Review: Berlin Festival

An open minded music festival in a former Nazi airport? Why the hell not. Skiddle heads to Flughafen Berlin Templehof, for the excellent Berlin Festival 2012.

Jayne Robinson

Date published: 13th Sep 2012

The photos on Berlin Festival’s website don’t really prepare you for the layout - and the absurdity - of the location. But once you get used to the idea of it being in a disused airport in the south of the city, shoulders are shrugged and off you go.

Flughafen Berlin Templehof closed as a commercial airport as recently as 2008 and became the monolith it is today in the 1930s. Part of the biggest Nazi building ever built, and also thought to be the biggest building on earth at the time, it now lets revellers through its doors once a year to rejoice with music, and be a part of the arts fair that sits merrily at its heart. How times change. 

The airport building's huge curved canopy is by far its most distinctive feature, and that provides the housing for the festival's stages. Then further out onto the airstrip are numerous bars, food stalls, dodgems, and other staples of your common-or-garden festival fare - not to mention a five-a-side football pitch. It is not small. Yet either side of the main entrance hall, where you exchange wristbands at the check-in desks with helpers dressed as airline hostesses, the festival only takes up two hangars. In each direction bending far and away from the festival perimeter, the building keeps on going and going… it should be creepy, but it isn’t.
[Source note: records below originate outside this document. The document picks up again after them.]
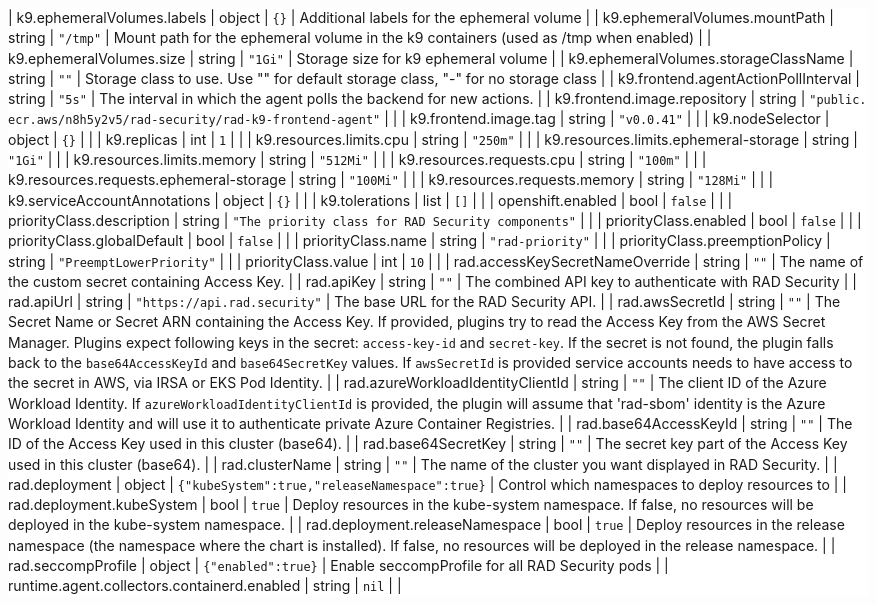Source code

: | k9.ephemeralVolumes.labels | object | `{}` | Additional labels for the ephemeral volume |
| k9.ephemeralVolumes.mountPath | string | `"/tmp"` | Mount path for the ephemeral volume in the k9 containers (used as /tmp when enabled) |
| k9.ephemeralVolumes.size | string | `"1Gi"` | Storage size for k9 ephemeral volume |
| k9.ephemeralVolumes.storageClassName | string | `""` | Storage class to use. Use "" for default storage class, "-" for no storage class |
| k9.frontend.agentActionPollInterval | string | `"5s"` | The interval in which the agent polls the backend for new actions. |
| k9.frontend.image.repository | string | `"public.ecr.aws/n8h5y2v5/rad-security/rad-k9-frontend-agent"` |  |
| k9.frontend.image.tag | string | `"v0.0.41"` |  |
| k9.nodeSelector | object | `{}` |  |
| k9.replicas | int | `1` |  |
| k9.resources.limits.cpu | string | `"250m"` |  |
| k9.resources.limits.ephemeral-storage | string | `"1Gi"` |  |
| k9.resources.limits.memory | string | `"512Mi"` |  |
| k9.resources.requests.cpu | string | `"100m"` |  |
| k9.resources.requests.ephemeral-storage | string | `"100Mi"` |  |
| k9.resources.requests.memory | string | `"128Mi"` |  |
| k9.serviceAccountAnnotations | object | `{}` |  |
| k9.tolerations | list | `[]` |  |
| openshift.enabled | bool | `false` |  |
| priorityClass.description | string | `"The priority class for RAD Security components"` |  |
| priorityClass.enabled | bool | `false` |  |
| priorityClass.globalDefault | bool | `false` |  |
| priorityClass.name | string | `"rad-priority"` |  |
| priorityClass.preemptionPolicy | string | `"PreemptLowerPriority"` |  |
| priorityClass.value | int | `10` |  |
| rad.accessKeySecretNameOverride | string | `""` | The name of the custom secret containing Access Key. |
| rad.apiKey | string | `""` | The combined API key to authenticate with RAD Security |
| rad.apiUrl | string | `"https://api.rad.security"` | The base URL for the RAD Security API. |
| rad.awsSecretId | string | `""` | The Secret Name or Secret ARN containing the Access Key. If provided, plugins try to read the Access Key from the AWS Secret Manager. Plugins expect following keys in the secret: `access-key-id` and `secret-key`. If the secret is not found, the plugin falls back to the `base64AccessKeyId` and `base64SecretKey` values. If `awsSecretId` is provided service accounts needs to have access to the secret in AWS, via IRSA or EKS Pod Identity. |
| rad.azureWorkloadIdentityClientId | string | `""` | The client ID of the Azure Workload Identity. If `azureWorkloadIdentityClientId` is provided, the plugin will assume that 'rad-sbom' identity is the Azure Workload Identity and will use it to authenticate private Azure Container Registries. |
| rad.base64AccessKeyId | string | `""` | The ID of the Access Key used in this cluster (base64). |
| rad.base64SecretKey | string | `""` | The secret key part of the Access Key used in this cluster (base64). |
| rad.clusterName | string | `""` | The name of the cluster you want displayed in RAD Security. |
| rad.deployment | object | `{"kubeSystem":true,"releaseNamespace":true}` | Control which namespaces to deploy resources to |
| rad.deployment.kubeSystem | bool | `true` | Deploy resources in the kube-system namespace. If false, no resources will be deployed in the kube-system namespace. |
| rad.deployment.releaseNamespace | bool | `true` | Deploy resources in the release namespace (the namespace where the chart is installed). If false, no resources will be deployed in the release namespace. |
| rad.seccompProfile | object | `{"enabled":true}` | Enable seccompProfile for all RAD Security pods |
| runtime.agent.collectors.containerd.enabled | string | `nil` |  |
The festival’s main stage (complete with huge aircraft wings either side) opened on the Friday with the sublime Of Monsters And Men; a great mood-setter inviting the crowd to join their beautiful Icelandic harmonies. A walk to the other end of the site to the Hangar 5 stage allowed for a brief flirtation with Clock Opera, providing a good upbeat indie-electro direction to the day, and allowing a first indication of the sheer wall of sound the stages could produce by in effect being indoors yet playing to crowds mostly outside. 

Photo: Stephan Vlad

Over at Hangar 4, tucked in behind the main stage, was the mellow and somewhat uninspiring Daughter. Friends were up next back at Hangar 5. At first an interesting mix of pop and electro, and then suddenly and awfully a quite numbing experience. A band more suited to a live Nickelodeon show were it not for the fact that the singer is clearly a sex addict - and made various noises to make sure everyone knew.

Little Dragon really got the party going, creating such a frenzy among the crowd that it was a little difficult at times to take in what was going on – in a purely electro sense of course. Now well into a mix of beverages – such was the thoughtfulness of the organisers that every 10 metres or so was either a beer bar or a cocktail bar, allowing the day to be paced correctly – it proceeded to rain. The only real downside to an airport festival is the lack of grass to park on, and that when it isn’t sunny and is in fact chucking it down, it’s slightly miserable. However, the numerous sounds and lights and drinks put pay to that. We could have sheltered under the 1200m curved canopy but that would have been just too... English.

Next up, Hangar 5 brought us the fabulous Miike Snow. The fact that their set was effectively hidden at the opposite end of the festival from the main stage simply made for a more underground, private party feeling. A great set with the crowd loving every minute, but it was soon to be cut short to make sure that we arrived in time for the start of the next act: The Killers. If Miike Snow felt exclusive, The Killers felt like a mad party in your back garden. Albeit if your garden was a massive airport and everyone was invited. It didn’t feel like just another gig, and better than that – they left their new album at home and treated us to a greatest hits set that had as much vigour as when they first hit the circuit.

As if that wasn’t enough, with Orbital and Major Lazer busy blowing people’s minds on the other stages, we were spoilt for choice on a huge scale.

The second day was less fulfilling as line-ups go, but still as mixed and interesting as the first – Django Django providing sultry, spaced out, North African vibes to go with their matching t-shirts and pasty British pallor. A bizarre but no less brilliant band I Heart Sharks and Who Made Who provided solid background music to the comfort of the concrete runway that became our lounge for a few hours, while Friendly Fires hit the stage running and never stopped. 

While the line-up was unbelievably varied, from chilled tunes to spacey electro dance via the mainstream, the one thing that all the acts had in common was the upbeat, friendly and universally chilled vibe that the festival shared with its visitors. 

Happy, hippy party communes in Nazi airports don't come better than this.